━━━ SUPPLIED RECORDS ━━━
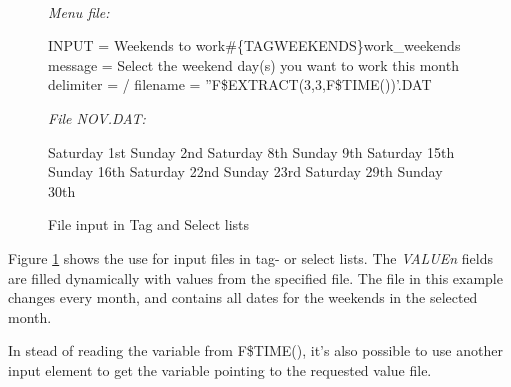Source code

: \documentclass[a4paper]{book}
\renewcommand{\indent}{\hspace*{5mm}}
\begin{document}
\begin{figure}[h!tb]
\begin{minipage}[h!tb]{\textwidth}
\hrulefill \\
\textsl{Menu file:} \newline
\begin{ttfamily}
 \newline
\indent INPUT = Weekends to work{\#}{\{}TAG\textbar WEEKENDS{\}}work{\_}weekends\newline
\noindent[WEEKENDS] \newline
\indent message = Select the weekend day(s) you want to work this month \newline
\indent delimiter = / \newline
\indent filename = ''F{\$}EXTRACT(3,3,F{\$}TIME())'.DAT
\end{ttfamily}

\textsl{File NOV.DAT:} \newline
\begin{ttfamily}
\noindent Saturday 1st \newline
\noindent Sunday 2nd \newline
\noindent Saturday 8th \newline
\noindent Sunday 9th \newline
\noindent Saturday 15th \newline
\noindent Sunday 16th \newline
\noindent Saturday 22nd \newline
\noindent Sunday 23rd \newline
\noindent Saturday 29th \newline
\noindent Sunday 30th \newline
\end{ttfamily}
\caption{File input in Tag and Select lists}\label{fig:listfromfile}
\hrulefill
\end{minipage}
\end{figure}

Figure \ref{fig:listfromfile} shows the use for input files in tag- or select lists. The 
\textsl{VALUE\textit{n}} fields are filled dynamically with values from the specified file. 
The file in this example changes every month, and contains all dates for the 
weekends in the selected month.

In stead of reading the variable from F{\$}TIME(), it's also possible to use 
another input element to get the variable pointing to the requested value 
file.
\end{document}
━━━
Pictures stay out. Repeat only the lines from the beginning of the data through the line that has "Saturday 22nd \newline".

Source code

: \documentclass[a4paper]{book}
\renewcommand{\indent}{\hspace*{5mm}}
\begin{document}
\begin{figure}[h!tb]
\begin{minipage}[h!tb]{\textwidth}
\hrulefill \\
\textsl{Menu file:} \newline
\begin{ttfamily}
 \newline
\indent INPUT = Weekends to work{\#}{\{}TAG\textbar WEEKENDS{\}}work{\_}weekends\newline
\noindent[WEEKENDS] \newline
\indent message = Select the weekend day(s) you want to work this month \newline
\indent delimiter = / \newline
\indent filename = ''F{\$}EXTRACT(3,3,F{\$}TIME())'.DAT
\end{ttfamily}

\textsl{File NOV.DAT:} \newline
\begin{ttfamily}
\noindent Saturday 1st \newline
\noindent Sunday 2nd \newline
\noindent Saturday 8th \newline
\noindent Sunday 9th \newline
\noindent Saturday 15th \newline
\noindent Sunday 16th \newline
\noindent Saturday 22nd \newline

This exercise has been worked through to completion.